Nowadays, I’m haunted by the constant probing of doubt in the back of my mind. I am overwhelmed by choice every time I sit down to draw to the point the pencil feels so heavy, I can’t decide what to do.  I’ve decided it’s high time to empty my head. That old bugaboo, Money, will come through side jobs or temp work. If I’m bored at my current job, I may as well be bored at a better paying job and not force the art out.  I don’t expect to be inspired every minute I work at my job, but I would at least like a greater majority of inspiration as opposed to being absolutely bored, to at least feel satisfied with the proportion of inspiration and effort that goes into my work and the payoff that equals in satisfaction with money, life, and otherwise.

What’s important to me now is to follow my passion.  More and more I realize that my passion is leading me back to the original impossibilities – concept art, writing, and other such unfamiliar territory.

I can’t help but feel this is a step backwards. I have a book out already focusing on high fantasy illustration of a feminine nature. Does this mean I can’t change?  I have an established body of work completely different from what I originally wanted to do, in subject matter and even in choices of media (I am a traditional media artist venturing into a digitally dominated field. HALP!).  Does this mean I won’t be able to sell those older products anymore?  I am at level zero again realizing that if I want to switch focus to something like concept art, I will need to completely overhaul my body of work and my public identity.

I need to be at least as good as the people already working for the companies I’d like to work for.  I need to step up my game, get back to basics, and for the love of Prismacolor, I need to learn how to draw digitally!

* **Supplied material**

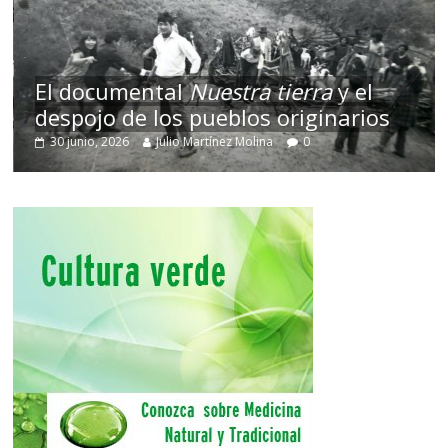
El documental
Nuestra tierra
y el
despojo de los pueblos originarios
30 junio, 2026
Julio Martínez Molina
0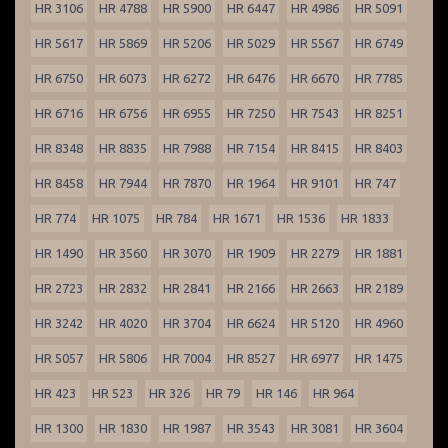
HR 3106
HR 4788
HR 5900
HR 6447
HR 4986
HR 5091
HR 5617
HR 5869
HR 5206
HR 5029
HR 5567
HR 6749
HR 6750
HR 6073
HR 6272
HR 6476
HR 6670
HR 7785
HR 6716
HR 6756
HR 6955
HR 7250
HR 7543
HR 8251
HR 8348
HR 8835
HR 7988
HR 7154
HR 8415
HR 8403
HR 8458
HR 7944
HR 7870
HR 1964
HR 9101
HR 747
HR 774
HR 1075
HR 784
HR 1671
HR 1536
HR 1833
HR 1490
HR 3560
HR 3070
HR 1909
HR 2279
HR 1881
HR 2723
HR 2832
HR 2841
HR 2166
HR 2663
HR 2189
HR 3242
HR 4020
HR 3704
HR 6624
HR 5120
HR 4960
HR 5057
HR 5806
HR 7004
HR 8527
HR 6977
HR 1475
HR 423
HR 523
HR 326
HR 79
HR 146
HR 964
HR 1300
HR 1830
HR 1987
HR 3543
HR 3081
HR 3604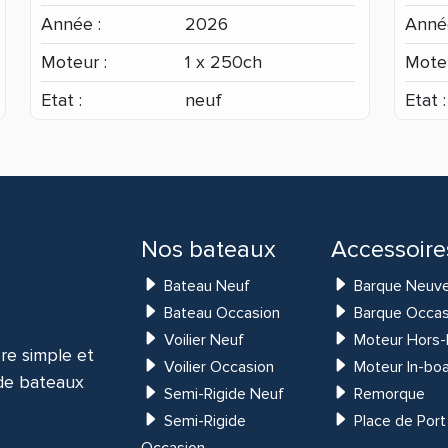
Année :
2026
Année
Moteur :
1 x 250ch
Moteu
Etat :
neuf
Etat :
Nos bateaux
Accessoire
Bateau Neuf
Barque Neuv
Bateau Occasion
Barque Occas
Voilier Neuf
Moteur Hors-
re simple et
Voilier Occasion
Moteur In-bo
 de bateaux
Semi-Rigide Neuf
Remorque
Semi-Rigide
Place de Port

* **Work item**
Copy out the essay again, everything from "I can’t help" down to "to draw digitally!", but swap "body of work" for "portfolio" throughout. The items are separate from the essay and have nothing to do with it.

* **Exercise solution**
I can’t help but feel this is a step backwards. I have a book out already focusing on high fantasy illustration of a feminine nature. Does this mean I can’t change?  I have an established portfolio completely different from what I originally wanted to do, in subject matter and even in choices of media (I am a traditional media artist venturing into a digitally dominated field. HALP!).  Does this mean I won’t be able to sell those older products anymore?  I am at level zero again realizing that if I want to switch focus to something like concept art, I will need to completely overhaul my portfolio and my public identity.

I need to be at least as good as the people already working for the companies I’d like to work for.  I need to step up my game, get back to basics, and for the love of Prismacolor, I need to learn how to draw digitally!